Healthy habits can protect employees and visitors to our facility from getting germs or spreading germs thereby reducing the spread of flus, cold and other illnesses this time of year.

 

Why Cleaning For Health Can Make or Break Your Flu Season
While it can be helpful to remind your employees about hand washing and the like, your best line of defense is with regular cleaning and sanitizing of your facility. This can be a good time of the year to check in with your commercial cleaning service to make sure they are doing all they can to help reduce the spread of disease. Minimizing the spread of flus and other bugs is closely linked to your commercial cleaning service. A healthy work environment is more likely when your commercial cleaning services contractor sufficiently trains their employees on the basics of cleaning to reduce viral, bacterial and other common illness causing germs. If you janitorial service isn’t on top of this, your facility might only be look clean with no real benefit when it comes to the spread of disease.

 

What Your Cleaning Company Can Do to Keep You Well
There are a few elements that are absolutely critical to the success of cleaning to reduce the spread of disease.

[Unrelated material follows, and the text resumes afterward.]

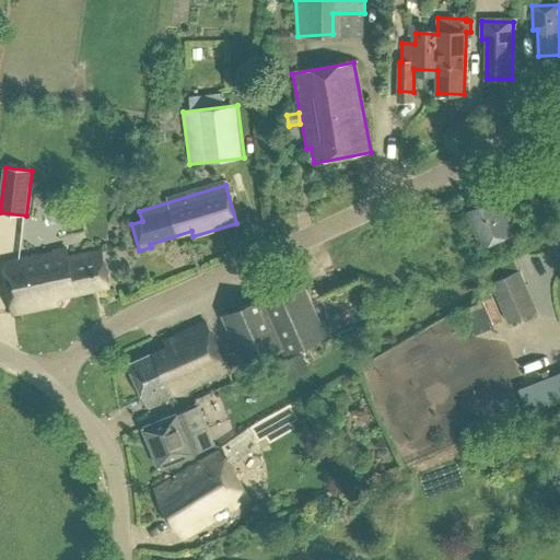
[(496,247),(493,242),(513,233),(498,198),(467,212),(483,246),(485,246),(487,251),(496,247)]
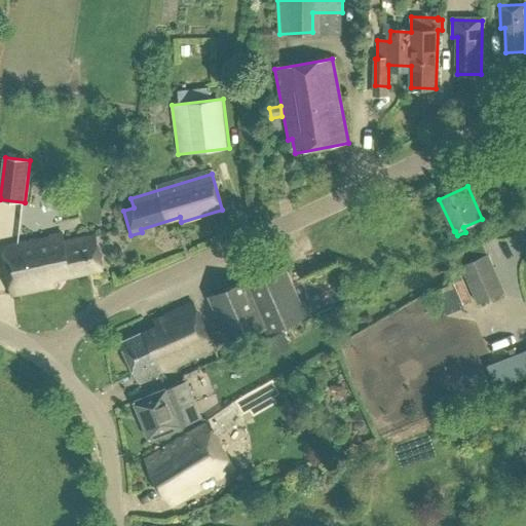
[(65,245),(63,236),(1,249),(11,297),(53,288),(52,282),(101,271),(94,238),(65,245)]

  • Special attention paid to highly transmittable touch points
  • Correct use of chemicals including observation of required dwell times
  • Color coded cleaning towels and rags

First, we consider touch points. Does your janitorial company understand the vital component of touch points in reducing the transmission of illnesses? If they don’t, you aren’t getting what you really need from your cleaning service. Sufficient cleaning and disinfecting of touch points is critical in creating a healthy work environment. Oft used “touch points” like light switches, business machines, elevator buttons, stair rails, telephones, door handles and other commonly touched surfaces become germ loaded “hot spots.” These germy areas should get consistent attention from your office cleaning service.

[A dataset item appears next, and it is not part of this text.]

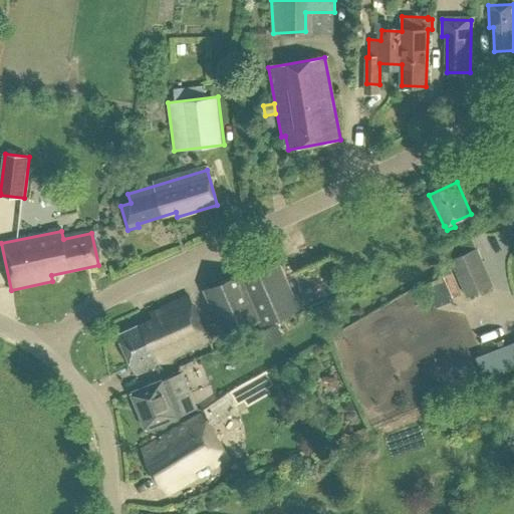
[(468,296),(494,285),(478,248),(452,259),(468,296)]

Second, your commercial cleaning company must not only have pathogen-fighting cleaners but also understand how to use them properly to fight disease. Most disinfecting cleaners have what is referred to as a “dwell time?” Dwell time is the amount of time the cleaning product must be allowed to remain wet on a surface before being wiped clean in order to effectively disinfect

This means that disinfectant cleaners must be applied to a visibly clean surface and then allowed to “dwell” a specific length of time before being wiped off. If your cleaning company has the right products but is using them incorrectly, you are not being adequately protected. A well-trained, commercial janitorial company knows that you clean first, sanitize second in order to insure a healthy work environment and reduce the spread of flus and colds.

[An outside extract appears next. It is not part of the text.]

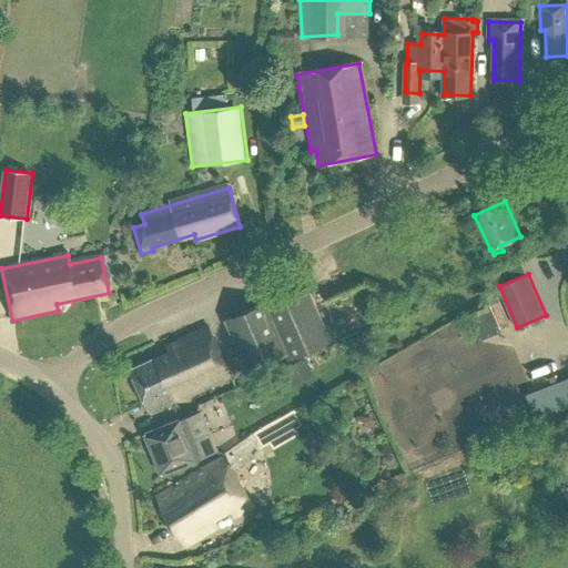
[(226,318),(249,369),(287,353),(291,359),(333,341),(311,290),(269,307),(266,302),(226,318)]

Lastly, color coded rags can offer an additional layer of protection from disease causing germs and bacteria. Color-coded rags and cloths designate that certain color towels are used for certain tasks. In this way, your commercial maintenance company makes it less likely that a towel used to wipe a toilet gets wiped across your desk or telephone.

 

Enlist the Help of Your Cleaning Company to Limit Disease This Flu Season
Your janitorial company can be a big ally in reducing the spread of disease in your facility. This time of year is a good time to check in and ask what they are doing to help combat the extra risks this time of year. Do they understand dwell times? Do they utilize a color-coded rag system? Do they clean for health? If the answers to these questions don’t instill confidence in your cleaning service, it may be time to shop around. There are so many cleaning and maintenance companies it can be hard to find the right one. And yet, there are a handful of very good ones, committed to cleaning for health and forming lasting partnerships with your business.